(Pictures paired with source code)
========================

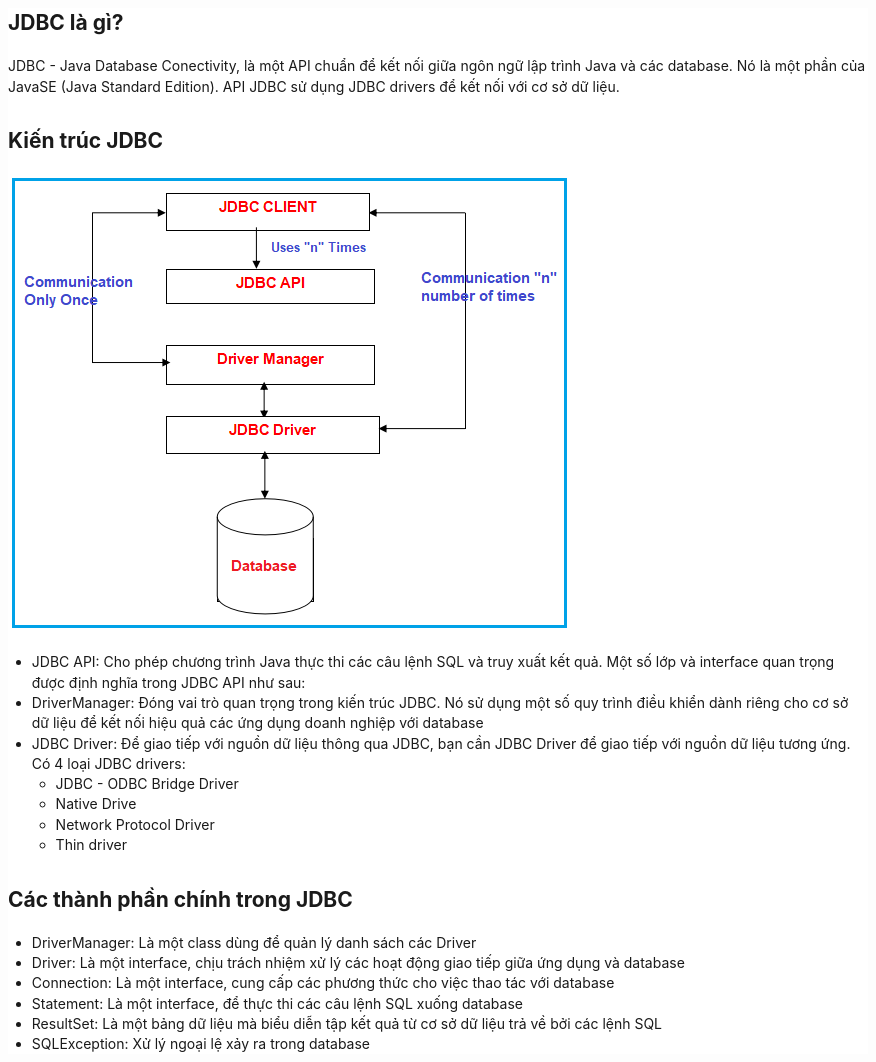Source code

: 
## JDBC là gì?
JDBC - Java Database Conectivity, là một API chuẩn để kết nối giữa ngôn ngữ lập trình Java và các database. Nó là một phần của JavaSE (Java Standard Edition). API JDBC sử dụng JDBC drivers để kết nối với cơ sở dữ liệu.  
 


## Kiến trúc JDBC

![image](../image/jdbc3.png)

- JDBC API: Cho phép chương trình Java thực thi các câu lệnh SQL và truy xuất kết quả. Một số lớp và interface quan trọng được định nghĩa trong JDBC API như sau:
- DriverManager: Đóng vai trò quan trọng trong kiến trúc JDBC. Nó sử dụng một số quy trình điều khiển dành riêng cho cơ sở dữ liệu để kết nối hiệu quả các ứng dụng doanh nghiệp với database  
- JDBC Driver: Để giao tiếp với nguồn dữ liệu thông qua JDBC, bạn cần JDBC Driver để giao tiếp với nguồn dữ liệu tương ứng. Có 4 loại JDBC drivers:  
    - JDBC - ODBC Bridge Driver
    - Native Drive  
    - Network Protocol Driver
    - Thin driver  

## Các thành phần chính trong JDBC
- DriverManager: Là một class dùng để quản lý danh sách các Driver  
- Driver: Là một interface, chịu trách nhiệm xử lý các hoạt động giao tiếp giữa ứng dụng và database  
- Connection: Là một interface, cung cấp các phương thức cho việc thao tác với database  
- Statement: Là một interface, để thực thi các câu lệnh SQL xuống database  
- ResultSet: Là một bảng dữ liệu mà biểu diễn tập kết quả từ cơ sở dữ liệu trả về bởi các lệnh SQL
- SQLException: Xử lý ngoại lệ xảy ra trong database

========================

_What this task involves_: Set down, exactly as they appear above, all lines from the one that has "- JDBC API: Cho" down to the one that has "- DriverManager: Là", including those two and no others.

_Task answer_:
- JDBC API: Cho phép chương trình Java thực thi các câu lệnh SQL và truy xuất kết quả. Một số lớp và interface quan trọng được định nghĩa trong JDBC API như sau:
- DriverManager: Đóng vai trò quan trọng trong kiến trúc JDBC. Nó sử dụng một số quy trình điều khiển dành riêng cho cơ sở dữ liệu để kết nối hiệu quả các ứng dụng doanh nghiệp với database  
- JDBC Driver: Để giao tiếp với nguồn dữ liệu thông qua JDBC, bạn cần JDBC Driver để giao tiếp với nguồn dữ liệu tương ứng. Có 4 loại JDBC drivers:  
    - JDBC - ODBC Bridge Driver
    - Native Drive  
    - Network Protocol Driver
    - Thin driver  

## Các thành phần chính trong JDBC
- DriverManager: Là một class dùng để quản lý danh sách các Driver  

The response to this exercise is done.